• What needs to be done: Could you please retype the records exactly, minus their pictures?

• Data supplied:
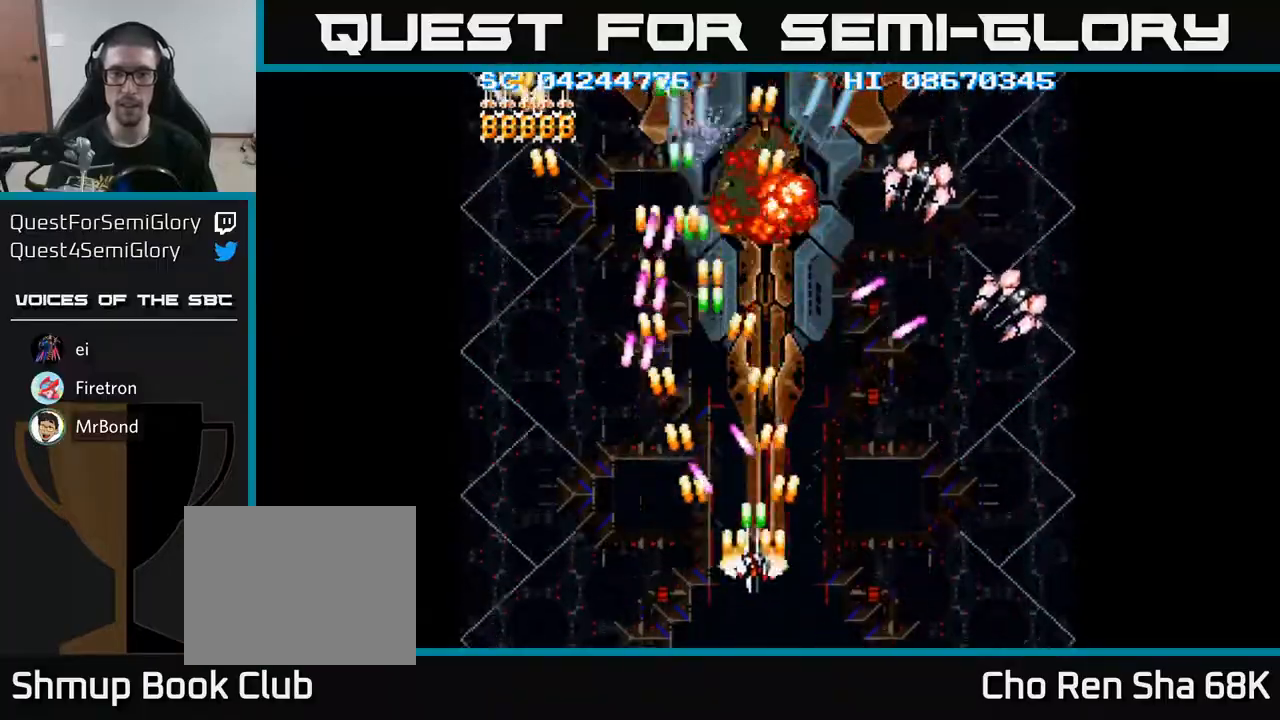
{"buttons": ["A", "DPAD_RIGHT"], "events": []}
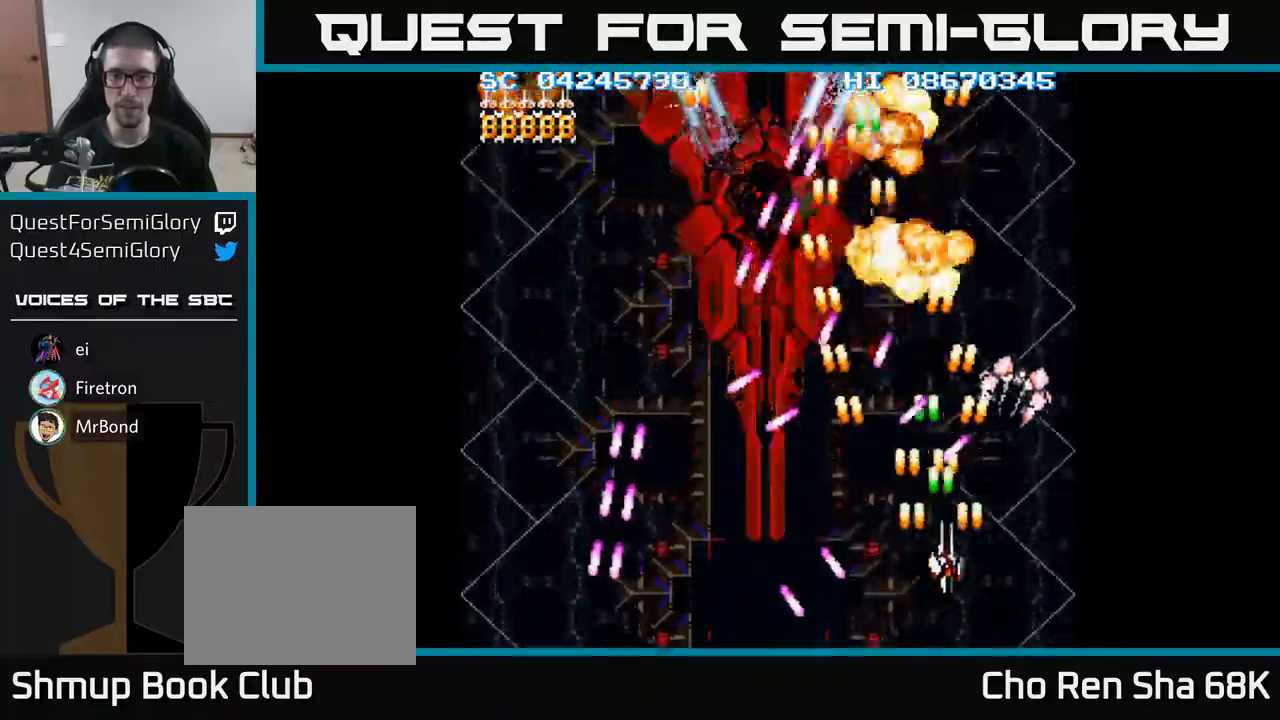
{"buttons": ["A", "DPAD_UP", "DPAD_LEFT"], "events": [[83, "DPAD_DOWN", "down"], [167, "DPAD_DOWN", "up"], [267, "DPAD_RIGHT", "up"], [283, "DPAD_UP", "down"], [300, "DPAD_LEFT", "down"]]}
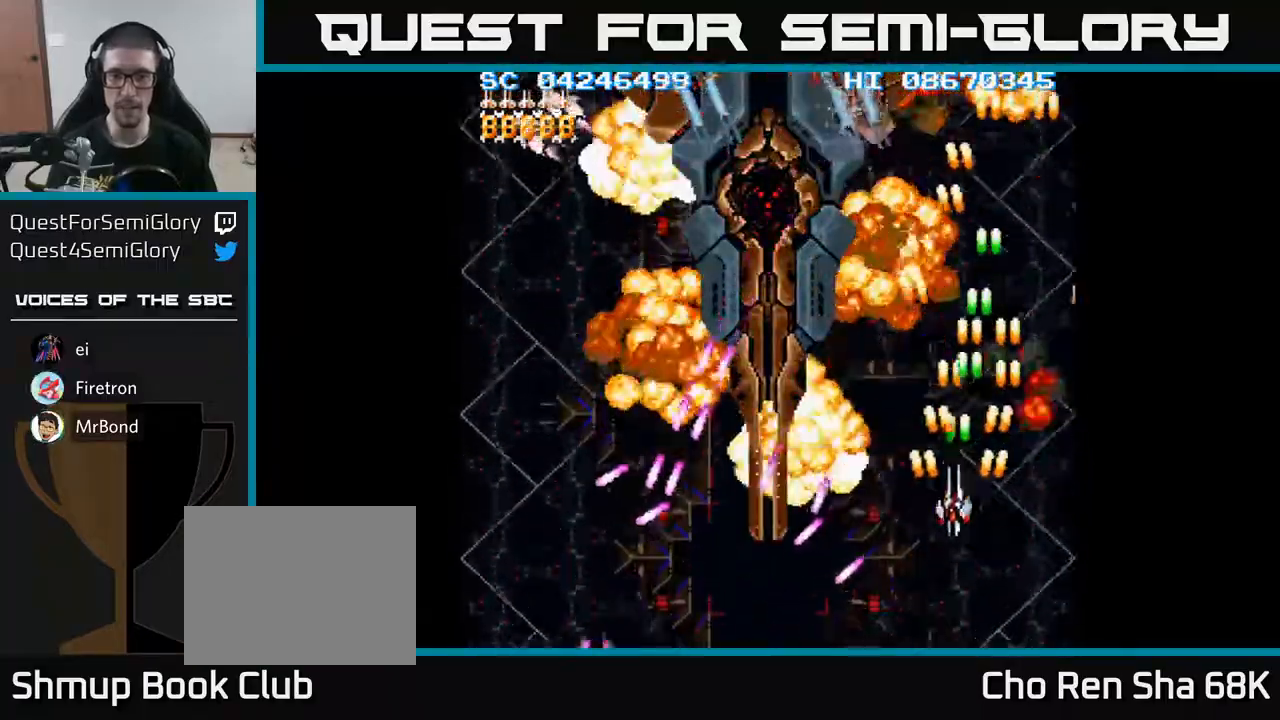
{"buttons": ["A", "DPAD_UP", "DPAD_LEFT"], "events": [[433, "DPAD_LEFT", "up"], [500, "DPAD_LEFT", "down"]]}
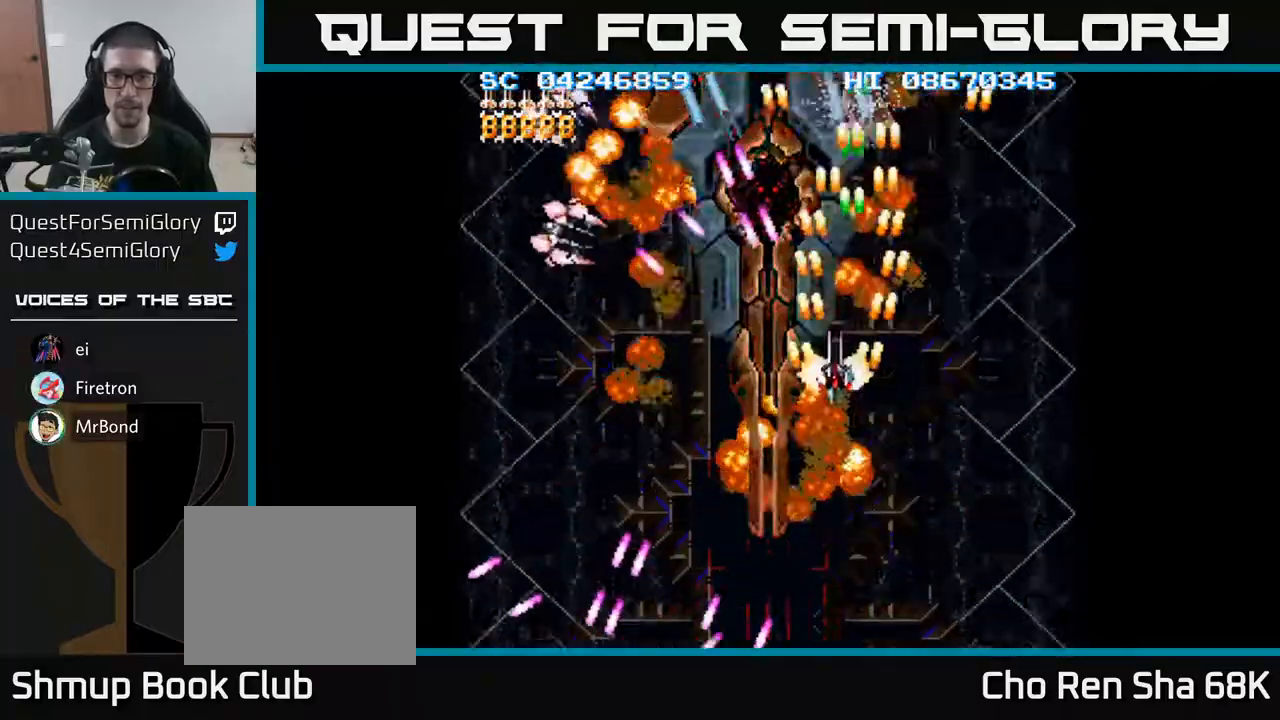
{"buttons": ["A", "DPAD_DOWN", "DPAD_LEFT"], "events": [[33, "DPAD_UP", "up"], [50, "DPAD_DOWN", "down"]]}
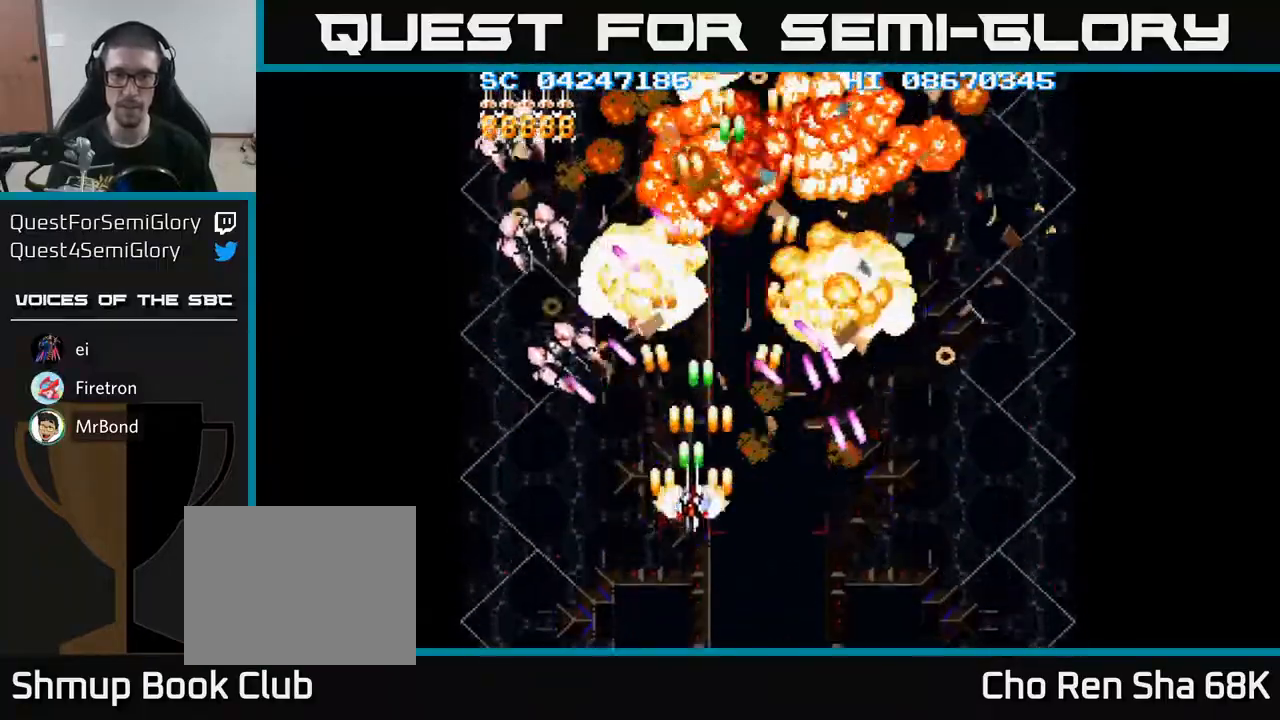
{"buttons": ["A", "DPAD_LEFT"], "events": [[233, "DPAD_DOWN", "up"]]}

• Task response:
{"buttons": ["A", "DPAD_RIGHT"], "events": []}
{"buttons": ["A", "DPAD_UP", "DPAD_LEFT"], "events": [[83, "DPAD_DOWN", "down"], [167, "DPAD_DOWN", "up"], [267, "DPAD_RIGHT", "up"], [283, "DPAD_UP", "down"], [300, "DPAD_LEFT", "down"]]}
{"buttons": ["A", "DPAD_UP", "DPAD_LEFT"], "events": [[433, "DPAD_LEFT", "up"], [500, "DPAD_LEFT", "down"]]}
{"buttons": ["A", "DPAD_DOWN", "DPAD_LEFT"], "events": [[33, "DPAD_UP", "up"], [50, "DPAD_DOWN", "down"]]}
{"buttons": ["A", "DPAD_LEFT"], "events": [[233, "DPAD_DOWN", "up"]]}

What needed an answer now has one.